二人は軍手と帽子を用意し、集合場所の公園へ向かった。


 当日、公園には十数人の住民が集まっていた。上の階のご夫婦、隣の家族、年配の女性も参加している。

「おはようございます」

「お世話になります」

まだ少しぎこちない挨拶を交わしながら、みんなで落ち葉を集めたり、花壇の草取りをしたり。

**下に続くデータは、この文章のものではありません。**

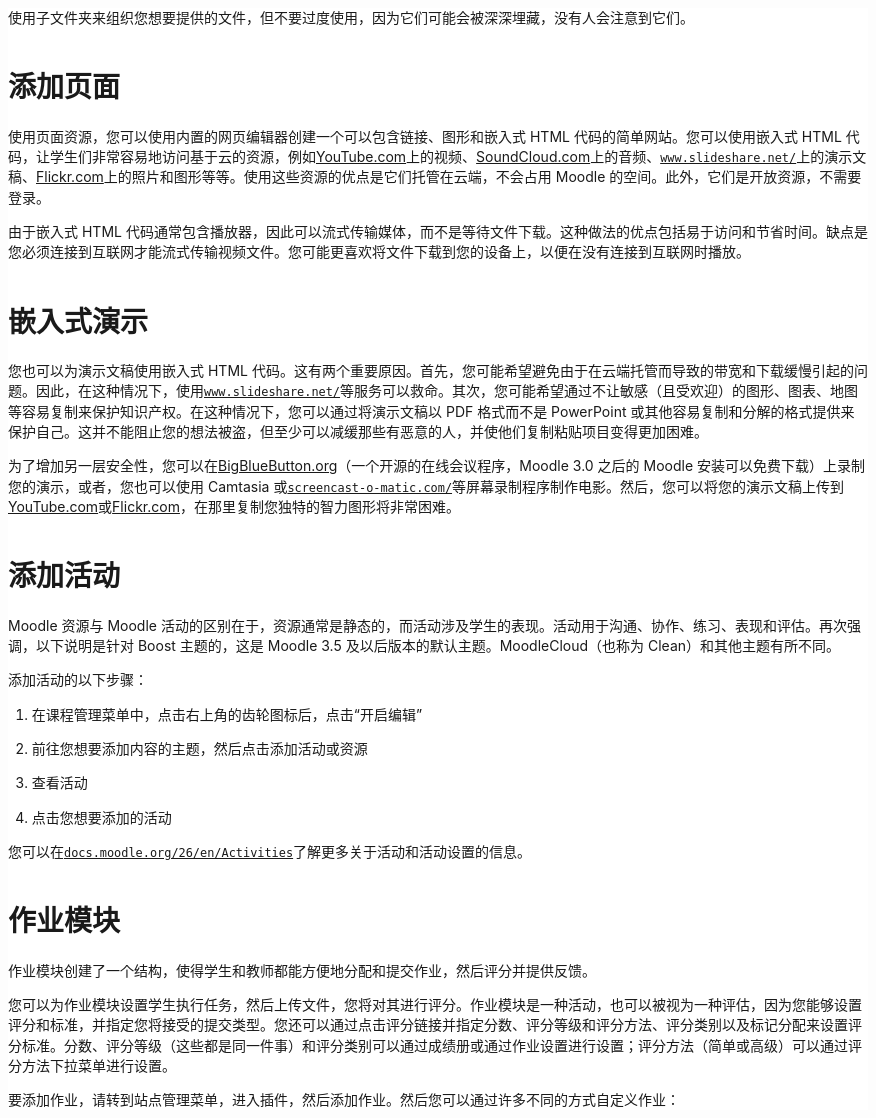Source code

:使用子文件夹来组织您想要提供的文件，但不要过度使用，因为它们可能会被深深埋藏，没有人会注意到它们。

# 添加页面

使用页面资源，您可以使用内置的网页编辑器创建一个可以包含链接、图形和嵌入式 HTML 代码的简单网站。您可以使用嵌入式 HTML 代码，让学生们非常容易地访问基于云的资源，例如[YouTube.com](https://www.youtube.com/)上的视频、[SoundCloud.com](https://soundcloud.com/)上的音频、[`www.slideshare.net/`](https://www.slideshare.net/)上的演示文稿、[Flickr.com](https://www.flickr.com/)上的照片和图形等等。使用这些资源的优点是它们托管在云端，不会占用 Moodle 的空间。此外，它们是开放资源，不需要登录。

由于嵌入式 HTML 代码通常包含播放器，因此可以流式传输媒体，而不是等待文件下载。这种做法的优点包括易于访问和节省时间。缺点是您必须连接到互联网才能流式传输视频文件。您可能更喜欢将文件下载到您的设备上，以便在没有连接到互联网时播放。

# 嵌入式演示

您也可以为演示文稿使用嵌入式 HTML 代码。这有两个重要原因。首先，您可能希望避免由于在云端托管而导致的带宽和下载缓慢引起的问题。因此，在这种情况下，使用[`www.slideshare.net/`](https://www.slideshare.net/)等服务可以救命。其次，您可能希望通过不让敏感（且受欢迎）的图形、图表、地图等容易复制来保护知识产权。在这种情况下，您可以通过将演示文稿以 PDF 格式而不是 PowerPoint 或其他容易复制和分解的格式提供来保护自己。这并不能阻止您的想法被盗，但至少可以减缓那些有恶意的人，并使他们复制粘贴项目变得更加困难。

为了增加另一层安全性，您可以在[BigBlueButton.org](https://bigbluebutton.org/)（一个开源的在线会议程序，Moodle 3.0 之后的 Moodle 安装可以免费下载）上录制您的演示，或者，您也可以使用 Camtasia 或[`screencast-o-matic.com/`](https://screencast-o-matic.com/)等屏幕录制程序制作电影。然后，您可以将您的演示文稿上传到[YouTube.com](https://www.youtube.com/)或[Flickr.com](https://www.flickr.com/)，在那里复制您独特的智力图形将非常困难。

# 添加活动

Moodle 资源与 Moodle 活动的区别在于，资源通常是静态的，而活动涉及学生的表现。活动用于沟通、协作、练习、表现和评估。再次强调，以下说明是针对 Boost 主题的，这是 Moodle 3.5 及以后版本的默认主题。MoodleCloud（也称为 Clean）和其他主题有所不同。

添加活动的以下步骤：

1.  在课程管理菜单中，点击右上角的齿轮图标后，点击“开启编辑”

1.  前往您想要添加内容的主题，然后点击添加活动或资源

1.  查看活动

1.  点击您想要添加的活动

您可以在[`docs.moodle.org/26/en/Activities`](http://docs.moodle.org/26/en/Activities)了解更多关于活动和活动设置的信息。

# 作业模块

作业模块创建了一个结构，使得学生和教师都能方便地分配和提交作业，然后评分并提供反馈。

您可以为作业模块设置学生执行任务，然后上传文件，您将对其进行评分。作业模块是一种活动，也可以被视为一种评估，因为您能够设置评分和标准，并指定您将接受的提交类型。您还可以通过点击评分链接并指定分数、评分等级和评分方法、评分类别以及标记分配来设置评分标准。分数、评分等级（这些都是同一件事）和评分类别可以通过成绩册或通过作业设置进行设置；评分方法（简单或高级）可以通过评分方法下拉菜单进行设置。

要添加作业，请转到站点管理菜单，进入插件，然后添加作业。然后您可以通过许多不同的方式自定义作业：
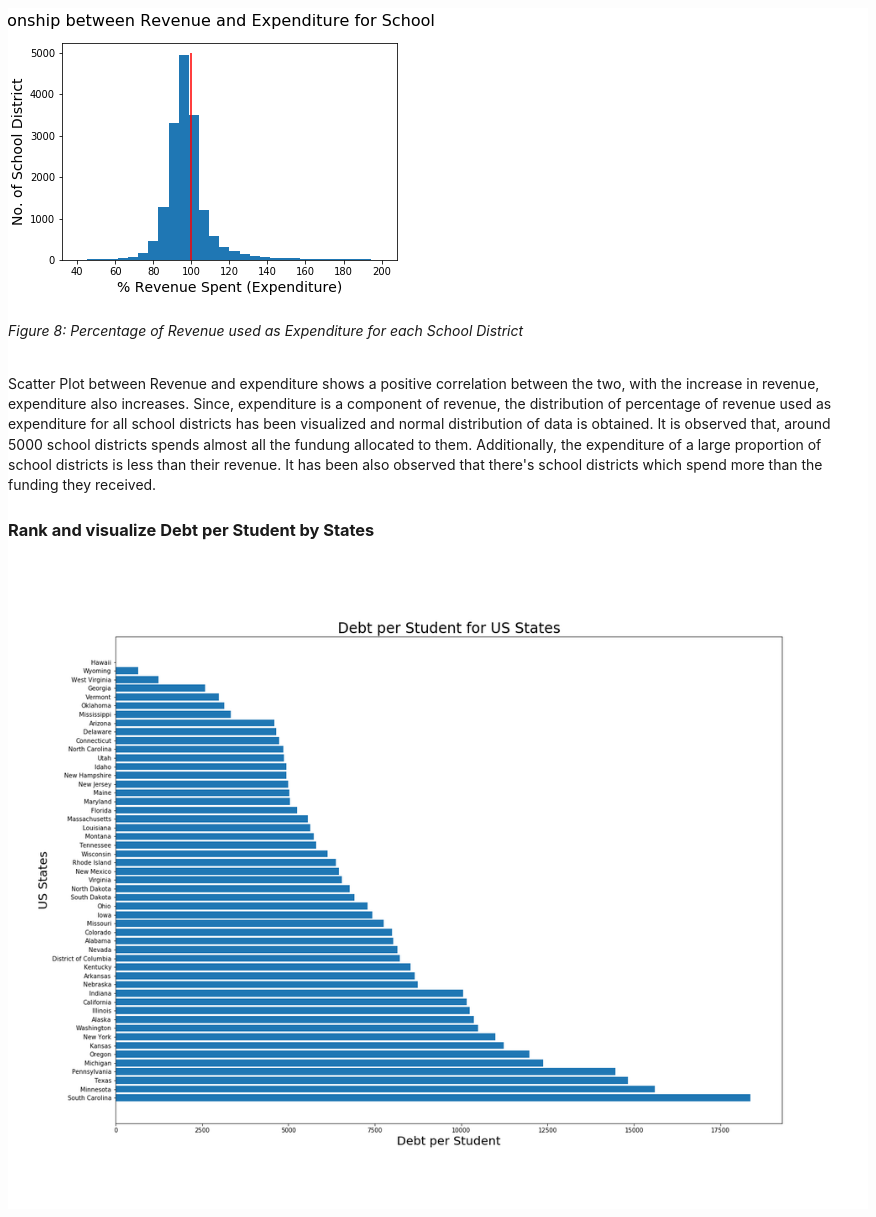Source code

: ![Relationship between Revenue and Expenditure for School District](figures/q22.png)
###### Figure 8: Percentage of Revenue used as Expenditure for each School District

Scatter Plot between Revenue and expenditure shows a positive correlation between the two, with the increase in revenue, expenditure also increases. Since, expenditure is a component of revenue, the distribution of percentage of revenue used as expenditure for all school districts has been visualized and normal distribution of data is obtained. 
It is observed that, around 5000 school districts spends almost all the fundung allocated to them. Additionally, the expenditure of a large proportion of school districts is less than their revenue. It has been also observed that there's school districts which spend more than the funding they received.

### Rank and visualize Debt per Student by States

![Debt per Student for US States](figures/q23.png)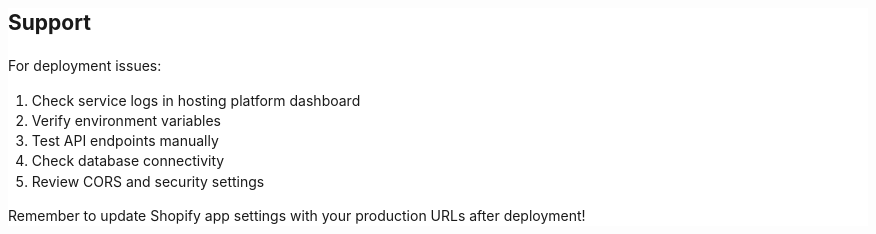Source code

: 
## Support

For deployment issues:
1. Check service logs in hosting platform dashboard
2. Verify environment variables
3. Test API endpoints manually
4. Check database connectivity
5. Review CORS and security settings

Remember to update Shopify app settings with your production URLs after deployment!
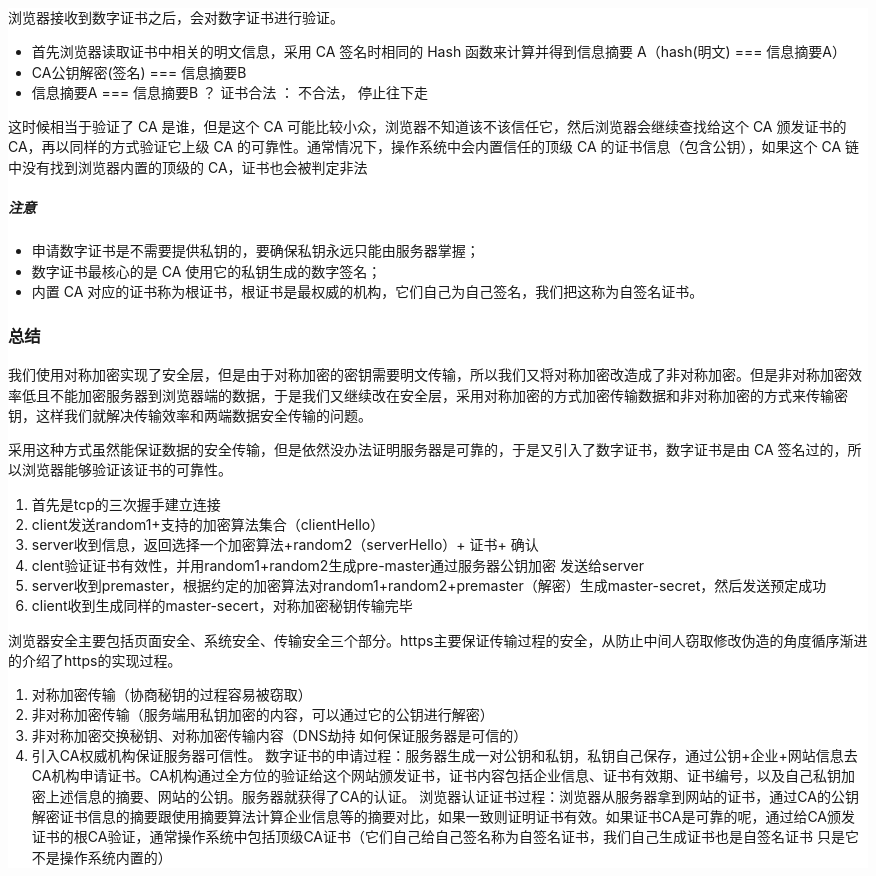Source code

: 浏览器接收到数字证书之后，会对数字证书进行验证。
- 首先浏览器读取证书中相关的明文信息，采用 CA 签名时相同的 Hash 函数来计算并得到信息摘要 A（hash(明文) === 信息摘要A）
- CA公钥解密(签名) === 信息摘要B
- 信息摘要A === 信息摘要B ？ 证书合法 ： 不合法， 停止往下走

这时候相当于验证了 CA 是谁，但是这个 CA 可能比较小众，浏览器不知道该不该信任它，然后浏览器会继续查找给这个 CA 颁发证书的 CA，再以同样的方式验证它上级 CA 的可靠性。通常情况下，操作系统中会内置信任的顶级 CA 的证书信息（包含公钥），如果这个 CA 链中没有找到浏览器内置的顶级的 CA，证书也会被判定非法


##### 注意
- 申请数字证书是不需要提供私钥的，要确保私钥永远只能由服务器掌握；
- 数字证书最核心的是 CA 使用它的私钥生成的数字签名；
- 内置 CA 对应的证书称为根证书，根证书是最权威的机构，它们自己为自己签名，我们把这称为自签名证书。


### 总结

我们使用对称加密实现了安全层，但是由于对称加密的密钥需要明文传输，所以我们又将对称加密改造成了非对称加密。但是非对称加密效率低且不能加密服务器到浏览器端的数据，于是我们又继续改在安全层，采用对称加密的方式加密传输数据和非对称加密的方式来传输密钥，这样我们就解决传输效率和两端数据安全传输的问题。

采用这种方式虽然能保证数据的安全传输，但是依然没办法证明服务器是可靠的，于是又引入了数字证书，数字证书是由 CA 签名过的，所以浏览器能够验证该证书的可靠性。



1. 首先是tcp的三次握手建立连接
2. client发送random1+支持的加密算法集合（clientHello）
3. server收到信息，返回选择一个加密算法+random2（serverHello）+ 证书+ 确认
4. clent验证证书有效性，并用random1+random2生成pre-master通过服务器公钥加密 发送给server
5. server收到premaster，根据约定的加密算法对random1+random2+premaster（解密）生成master-secret，然后发送预定成功
6. client收到生成同样的master-secert，对称加密秘钥传输完毕


浏览器安全主要包括页面安全、系统安全、传输安全三个部分。https主要保证传输过程的安全，从防止中间人窃取修改伪造的角度循序渐进的介绍了https的实现过程。
1. 对称加密传输（协商秘钥的过程容易被窃取）
2. 非对称加密传输（服务端用私钥加密的内容，可以通过它的公钥进行解密）
3. 非对称加密交换秘钥、对称加密传输内容（DNS劫持 如何保证服务器是可信的）
4. 引入CA权威机构保证服务器可信性。
数字证书的申请过程：服务器生成一对公钥和私钥，私钥自己保存，通过公钥+企业+网站信息去CA机构申请证书。CA机构通过全方位的验证给这个网站颁发证书，证书内容包括企业信息、证书有效期、证书编号，以及自己私钥加密上述信息的摘要、网站的公钥。服务器就获得了CA的认证。
浏览器认证证书过程：浏览器从服务器拿到网站的证书，通过CA的公钥解密证书信息的摘要跟使用摘要算法计算企业信息等的摘要对比，如果一致则证明证书有效。如果证书CA是可靠的呢，通过给CA颁发证书的根CA验证，通常操作系统中包括顶级CA证书（它们自己给自己签名称为自签名证书，我们自己生成证书也是自签名证书 只是它不是操作系统内置的）
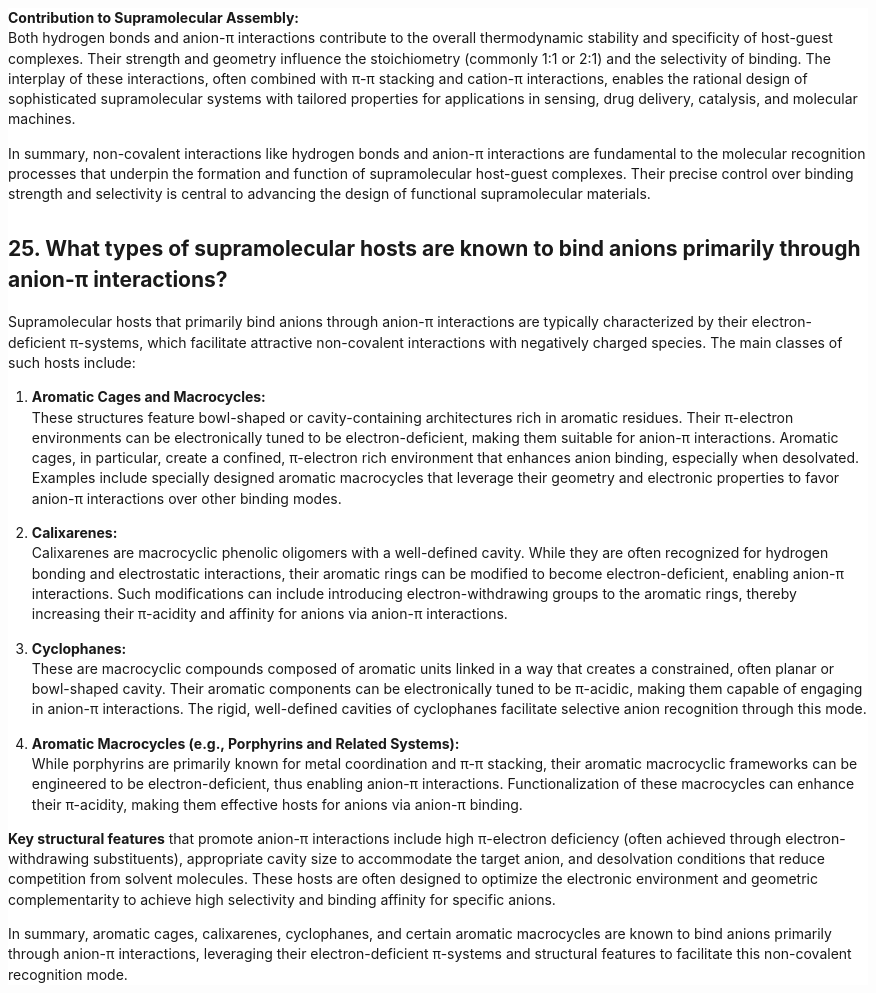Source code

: **Contribution to Supramolecular Assembly:**  
Both hydrogen bonds and anion-π interactions contribute to the overall thermodynamic stability and specificity of host-guest complexes. Their strength and geometry influence the stoichiometry (commonly 1:1 or 2:1) and the selectivity of binding. The interplay of these interactions, often combined with π-π stacking and cation-π interactions, enables the rational design of sophisticated supramolecular systems with tailored properties for applications in sensing, drug delivery, catalysis, and molecular machines.

In summary, non-covalent interactions like hydrogen bonds and anion-π interactions are fundamental to the molecular recognition processes that underpin the formation and function of supramolecular host-guest complexes. Their precise control over binding strength and selectivity is central to advancing the design of functional supramolecular materials.

## 25. What types of supramolecular hosts are known to bind anions primarily through anion-π interactions?

Supramolecular hosts that primarily bind anions through anion-π interactions are typically characterized by their electron-deficient π-systems, which facilitate attractive non-covalent interactions with negatively charged species. The main classes of such hosts include:

1. **Aromatic Cages and Macrocycles:**  
   These structures feature bowl-shaped or cavity-containing architectures rich in aromatic residues. Their π-electron environments can be electronically tuned to be electron-deficient, making them suitable for anion-π interactions. Aromatic cages, in particular, create a confined, π-electron rich environment that enhances anion binding, especially when desolvated. Examples include specially designed aromatic macrocycles that leverage their geometry and electronic properties to favor anion-π interactions over other binding modes.

2. **Calixarenes:**  
   Calixarenes are macrocyclic phenolic oligomers with a well-defined cavity. While they are often recognized for hydrogen bonding and electrostatic interactions, their aromatic rings can be modified to become electron-deficient, enabling anion-π interactions. Such modifications can include introducing electron-withdrawing groups to the aromatic rings, thereby increasing their π-acidity and affinity for anions via anion-π interactions.

3. **Cyclophanes:**  
   These are macrocyclic compounds composed of aromatic units linked in a way that creates a constrained, often planar or bowl-shaped cavity. Their aromatic components can be electronically tuned to be π-acidic, making them capable of engaging in anion-π interactions. The rigid, well-defined cavities of cyclophanes facilitate selective anion recognition through this mode.

4. **Aromatic Macrocycles (e.g., Porphyrins and Related Systems):**  
   While porphyrins are primarily known for metal coordination and π-π stacking, their aromatic macrocyclic frameworks can be engineered to be electron-deficient, thus enabling anion-π interactions. Functionalization of these macrocycles can enhance their π-acidity, making them effective hosts for anions via anion-π binding.

**Key structural features** that promote anion-π interactions include high π-electron deficiency (often achieved through electron-withdrawing substituents), appropriate cavity size to accommodate the target anion, and desolvation conditions that reduce competition from solvent molecules. These hosts are often designed to optimize the electronic environment and geometric complementarity to achieve high selectivity and binding affinity for specific anions.

In summary, aromatic cages, calixarenes, cyclophanes, and certain aromatic macrocycles are known to bind anions primarily through anion-π interactions, leveraging their electron-deficient π-systems and structural features to facilitate this non-covalent recognition mode.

 作業の合間、上の階のご主人が直樹に声をかけてきた。

「この町は静かで住みやすいですよ。うちはもう十年以上になるかな」

「そうなんですね。私たちも、ここで長く暮らせたらいいなと思っています」


理江は隣の奥さんと、子どもの話やスーパーの特売情報で盛り上がっていた。

「うちの娘、ピアノがうるさい時があるかもしれませんが……」

「いえいえ、子どもの声が聞こえると、なんだか安心します」


 清掃が終わると、町内会の方が温かいお茶とお菓子を配ってくれた。

「よかったら、どうぞ」

ベンチに腰かけて、みんなで一息つく。


「お二人はどちらから?」

と聞かれ、

「それぞれ別の区で一人暮らしをしていましたが、結婚してこちらに越してきました」

と答えると、

「まあ、それはおめでとうございます」

と拍手が起きた。


 年配の女性が、

「今度、読書サークルにいらっしゃいませんか?」

と誘ってくれる。

「ありがとうございます。ぜひ参加させてください」

理江は嬉しそうにうなずいた。


 その日の帰り道、

「思い切って参加してよかったですね」

「はい。みなさん優しくて、なんだか心強いです」

二人は、町の人たちとの距離が少し縮まったことを実感していた。